Top ten Signs Your Cat Has Oral Anguish

Author: Helen Jablonski

How effortless it would be if our cats could tell us when their teeth, gums or mouth hurt? In reality, cats are experts at hiding agony. This instinctive behavior stems from their wild ancestry, when any sign of weakness could mean the difference inbetween life and death. While this is a superb survival mechanism, it doesn’t benefit the modern-day cat in letting his people know when he needs help. By the time a cat shows unmistakable signs of mouth agony, such as when your cat drools, medical or dental problems are usually well advanced.

Caring cat owners must know the subtle signs of discomfort their cats display.

The top ten signs that your cat has oral agony include:

1. Bad Breath (halitosis).

A strong or offensive mouth odor — as opposed to normal “kitty breath” — indicates that something is amiss in your cat’s mouth. Problems can include periodontal disease, tooth resorption, infection, cancer or any number of mouth, tooth or gum disorders, all of which are likely to cause anguish.

Two. Difficulty eating (dysphagia) or loss of appetite.

This can present as avoidance of dry food, chewing on only one side of the mouth, ripping off food from the mouth while eating (called quidding), or vomiting unchewed food.

Trio. Drooling (ptyalism)

Witness out particularly if the drool (or your cat’s water dish) is tinged with blood.

Four. Chattering (when the jaw jiggles or quivers) when a cat licks, washes his face or grooms.

Five. Pawing at the mouth or groping his face against the floor or a wall.

6. Excessive yawning or teeth grinding (bruxism).

If oral agony is severe enough the cat might have difficulty closing his mouth.

7. Head jiggling or exhibiting a head tilt.

8.Decrease in grooming or avoidance of grooming all together.

9. Pulling away or meowing when touched or petted near the mouth.

Ten. Switches in normal behavior.

This can range from growling and aggressiveness to hiding and avoiding people.

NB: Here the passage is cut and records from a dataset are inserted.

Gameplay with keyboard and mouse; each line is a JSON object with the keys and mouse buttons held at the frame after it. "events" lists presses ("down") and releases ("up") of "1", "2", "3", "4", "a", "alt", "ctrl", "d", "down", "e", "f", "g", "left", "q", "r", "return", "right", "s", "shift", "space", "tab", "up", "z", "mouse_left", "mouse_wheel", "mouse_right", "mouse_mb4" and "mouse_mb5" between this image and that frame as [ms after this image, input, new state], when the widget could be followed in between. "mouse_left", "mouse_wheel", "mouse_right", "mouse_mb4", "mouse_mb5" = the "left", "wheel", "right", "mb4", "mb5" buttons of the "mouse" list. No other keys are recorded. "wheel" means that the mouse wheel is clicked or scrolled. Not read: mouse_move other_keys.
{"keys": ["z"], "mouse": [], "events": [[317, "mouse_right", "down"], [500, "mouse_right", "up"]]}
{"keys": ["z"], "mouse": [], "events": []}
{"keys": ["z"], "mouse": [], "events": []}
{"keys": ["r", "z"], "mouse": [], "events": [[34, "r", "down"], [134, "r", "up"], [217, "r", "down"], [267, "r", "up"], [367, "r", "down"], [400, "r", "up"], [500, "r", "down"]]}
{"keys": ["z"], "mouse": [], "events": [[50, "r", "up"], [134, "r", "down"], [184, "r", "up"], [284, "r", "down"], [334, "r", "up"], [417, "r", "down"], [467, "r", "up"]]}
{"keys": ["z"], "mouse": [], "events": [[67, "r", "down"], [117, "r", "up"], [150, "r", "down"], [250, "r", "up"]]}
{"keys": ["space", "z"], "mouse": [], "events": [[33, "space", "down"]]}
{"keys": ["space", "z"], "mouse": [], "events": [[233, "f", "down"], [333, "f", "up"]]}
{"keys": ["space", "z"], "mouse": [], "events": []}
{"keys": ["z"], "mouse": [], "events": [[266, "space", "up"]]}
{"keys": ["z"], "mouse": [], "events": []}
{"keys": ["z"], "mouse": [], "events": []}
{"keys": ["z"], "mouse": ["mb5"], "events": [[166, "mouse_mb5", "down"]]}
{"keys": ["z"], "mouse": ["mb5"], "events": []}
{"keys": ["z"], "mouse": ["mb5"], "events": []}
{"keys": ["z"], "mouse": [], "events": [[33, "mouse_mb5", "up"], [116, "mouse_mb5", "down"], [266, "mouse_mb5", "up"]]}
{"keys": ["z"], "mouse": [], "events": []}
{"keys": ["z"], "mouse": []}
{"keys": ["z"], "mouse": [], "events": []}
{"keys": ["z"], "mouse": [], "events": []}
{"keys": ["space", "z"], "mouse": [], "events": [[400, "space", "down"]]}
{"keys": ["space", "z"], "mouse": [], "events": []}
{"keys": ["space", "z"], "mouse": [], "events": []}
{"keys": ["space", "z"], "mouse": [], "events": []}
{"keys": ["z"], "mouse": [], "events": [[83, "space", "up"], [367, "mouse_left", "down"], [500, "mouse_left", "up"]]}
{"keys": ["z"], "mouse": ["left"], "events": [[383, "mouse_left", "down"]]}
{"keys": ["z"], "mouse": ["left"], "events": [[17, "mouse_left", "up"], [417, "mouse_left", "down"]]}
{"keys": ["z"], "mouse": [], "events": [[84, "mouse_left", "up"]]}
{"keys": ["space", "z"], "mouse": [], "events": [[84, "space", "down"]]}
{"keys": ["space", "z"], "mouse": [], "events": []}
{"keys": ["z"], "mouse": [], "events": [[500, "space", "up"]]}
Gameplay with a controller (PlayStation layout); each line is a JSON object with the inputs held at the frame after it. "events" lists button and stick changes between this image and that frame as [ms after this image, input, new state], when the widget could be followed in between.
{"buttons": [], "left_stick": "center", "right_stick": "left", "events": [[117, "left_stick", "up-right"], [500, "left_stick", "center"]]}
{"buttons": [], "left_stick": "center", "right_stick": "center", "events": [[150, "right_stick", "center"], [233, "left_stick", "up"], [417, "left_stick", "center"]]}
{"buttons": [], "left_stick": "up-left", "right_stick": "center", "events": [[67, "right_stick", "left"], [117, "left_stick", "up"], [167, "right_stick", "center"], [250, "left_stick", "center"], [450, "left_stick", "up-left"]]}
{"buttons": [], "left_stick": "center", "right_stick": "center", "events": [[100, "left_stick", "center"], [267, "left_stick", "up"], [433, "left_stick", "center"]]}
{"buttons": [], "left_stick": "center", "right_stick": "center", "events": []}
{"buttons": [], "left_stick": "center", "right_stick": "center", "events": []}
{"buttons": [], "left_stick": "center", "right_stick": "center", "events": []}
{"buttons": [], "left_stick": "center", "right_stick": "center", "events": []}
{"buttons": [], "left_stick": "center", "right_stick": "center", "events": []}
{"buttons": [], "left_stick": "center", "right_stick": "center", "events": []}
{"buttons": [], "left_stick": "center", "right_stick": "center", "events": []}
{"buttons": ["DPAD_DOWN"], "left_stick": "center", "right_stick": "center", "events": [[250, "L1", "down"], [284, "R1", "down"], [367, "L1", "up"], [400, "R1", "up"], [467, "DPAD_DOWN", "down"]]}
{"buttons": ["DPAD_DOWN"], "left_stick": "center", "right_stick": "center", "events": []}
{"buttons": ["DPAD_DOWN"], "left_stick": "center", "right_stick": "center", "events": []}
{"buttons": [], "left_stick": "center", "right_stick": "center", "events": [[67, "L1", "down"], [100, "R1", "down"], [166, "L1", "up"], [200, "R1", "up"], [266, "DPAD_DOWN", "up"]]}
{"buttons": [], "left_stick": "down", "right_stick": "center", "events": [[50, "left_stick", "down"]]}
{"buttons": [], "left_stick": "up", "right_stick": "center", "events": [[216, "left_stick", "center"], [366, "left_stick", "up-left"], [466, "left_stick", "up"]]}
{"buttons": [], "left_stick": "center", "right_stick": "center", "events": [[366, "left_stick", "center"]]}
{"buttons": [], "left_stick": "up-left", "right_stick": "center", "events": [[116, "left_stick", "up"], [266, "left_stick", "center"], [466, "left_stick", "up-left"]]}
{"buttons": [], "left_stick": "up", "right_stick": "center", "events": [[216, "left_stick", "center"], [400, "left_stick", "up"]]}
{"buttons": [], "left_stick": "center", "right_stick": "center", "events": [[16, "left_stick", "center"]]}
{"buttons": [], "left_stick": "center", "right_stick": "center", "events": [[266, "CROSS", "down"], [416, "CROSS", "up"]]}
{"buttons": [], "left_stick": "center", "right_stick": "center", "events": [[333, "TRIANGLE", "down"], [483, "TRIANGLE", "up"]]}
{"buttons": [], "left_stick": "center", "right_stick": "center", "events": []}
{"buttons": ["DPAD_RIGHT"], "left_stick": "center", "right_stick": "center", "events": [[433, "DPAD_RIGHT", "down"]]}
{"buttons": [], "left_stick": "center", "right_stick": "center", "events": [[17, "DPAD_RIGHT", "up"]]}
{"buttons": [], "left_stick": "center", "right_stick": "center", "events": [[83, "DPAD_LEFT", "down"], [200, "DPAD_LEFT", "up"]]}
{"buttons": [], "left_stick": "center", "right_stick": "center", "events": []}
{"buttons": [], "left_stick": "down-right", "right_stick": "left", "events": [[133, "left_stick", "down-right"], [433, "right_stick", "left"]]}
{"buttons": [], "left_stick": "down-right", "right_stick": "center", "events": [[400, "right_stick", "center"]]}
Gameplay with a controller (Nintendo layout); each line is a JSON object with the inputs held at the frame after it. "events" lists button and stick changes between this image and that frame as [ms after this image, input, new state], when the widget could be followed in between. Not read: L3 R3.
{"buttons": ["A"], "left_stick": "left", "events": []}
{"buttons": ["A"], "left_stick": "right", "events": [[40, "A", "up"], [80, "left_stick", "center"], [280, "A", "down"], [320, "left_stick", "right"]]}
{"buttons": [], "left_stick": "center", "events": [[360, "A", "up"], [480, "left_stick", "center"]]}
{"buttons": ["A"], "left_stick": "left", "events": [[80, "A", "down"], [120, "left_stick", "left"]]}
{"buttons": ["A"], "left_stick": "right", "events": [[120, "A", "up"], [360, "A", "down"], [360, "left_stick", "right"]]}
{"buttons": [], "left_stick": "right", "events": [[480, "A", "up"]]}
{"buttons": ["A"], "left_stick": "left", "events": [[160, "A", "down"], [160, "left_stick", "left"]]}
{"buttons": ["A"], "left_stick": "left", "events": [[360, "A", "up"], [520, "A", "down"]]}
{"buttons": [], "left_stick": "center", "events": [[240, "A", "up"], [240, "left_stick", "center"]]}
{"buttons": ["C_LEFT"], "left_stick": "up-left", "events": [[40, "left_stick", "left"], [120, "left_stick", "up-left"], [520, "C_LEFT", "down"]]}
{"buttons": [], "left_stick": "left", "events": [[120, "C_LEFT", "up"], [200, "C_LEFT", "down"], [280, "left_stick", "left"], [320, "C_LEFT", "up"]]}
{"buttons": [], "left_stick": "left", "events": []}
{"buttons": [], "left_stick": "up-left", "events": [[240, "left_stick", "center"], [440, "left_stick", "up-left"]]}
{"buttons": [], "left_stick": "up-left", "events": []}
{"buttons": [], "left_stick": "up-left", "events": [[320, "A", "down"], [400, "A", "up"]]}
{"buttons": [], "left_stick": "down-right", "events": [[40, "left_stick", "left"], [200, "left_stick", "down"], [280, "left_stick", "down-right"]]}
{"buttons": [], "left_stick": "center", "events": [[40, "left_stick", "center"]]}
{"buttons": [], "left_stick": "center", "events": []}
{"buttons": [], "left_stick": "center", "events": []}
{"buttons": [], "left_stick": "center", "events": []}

Not long ago Toby, my sweet-tempered 8-year-old Maine Coon mix, unexpectedly bit me when I scraped his face. A close inspection of his mouth exposed sensitive resorptive lesions on two of his teeth. Once Toby’s dental problem was taken care of, he returned to loving his daily facial rubdown.

Many pet parents don’t realize their cat has mouth anguish, they just sense that Whiskers isn’t acting like himself. That’s why paying attention to your cat’s behavior and habits — in addition to regular home dental care and annual dental checkups by your veterinarian — is essential for monitoring your cat’s oral health.

“[Cat owners] need to commence looking in their cat’s mouth at an early age so they know what’s normal,” says Fresh Philadelphia, Ohio, veterinarian Dale Duerr, DVM.

Familiarity with your cat’s mouth — and his behavior — can alert you to problems that need to be treated by your veterinarian before they become major issues, and before your cat wishes he could say, “Ouch, my mouth hurts.”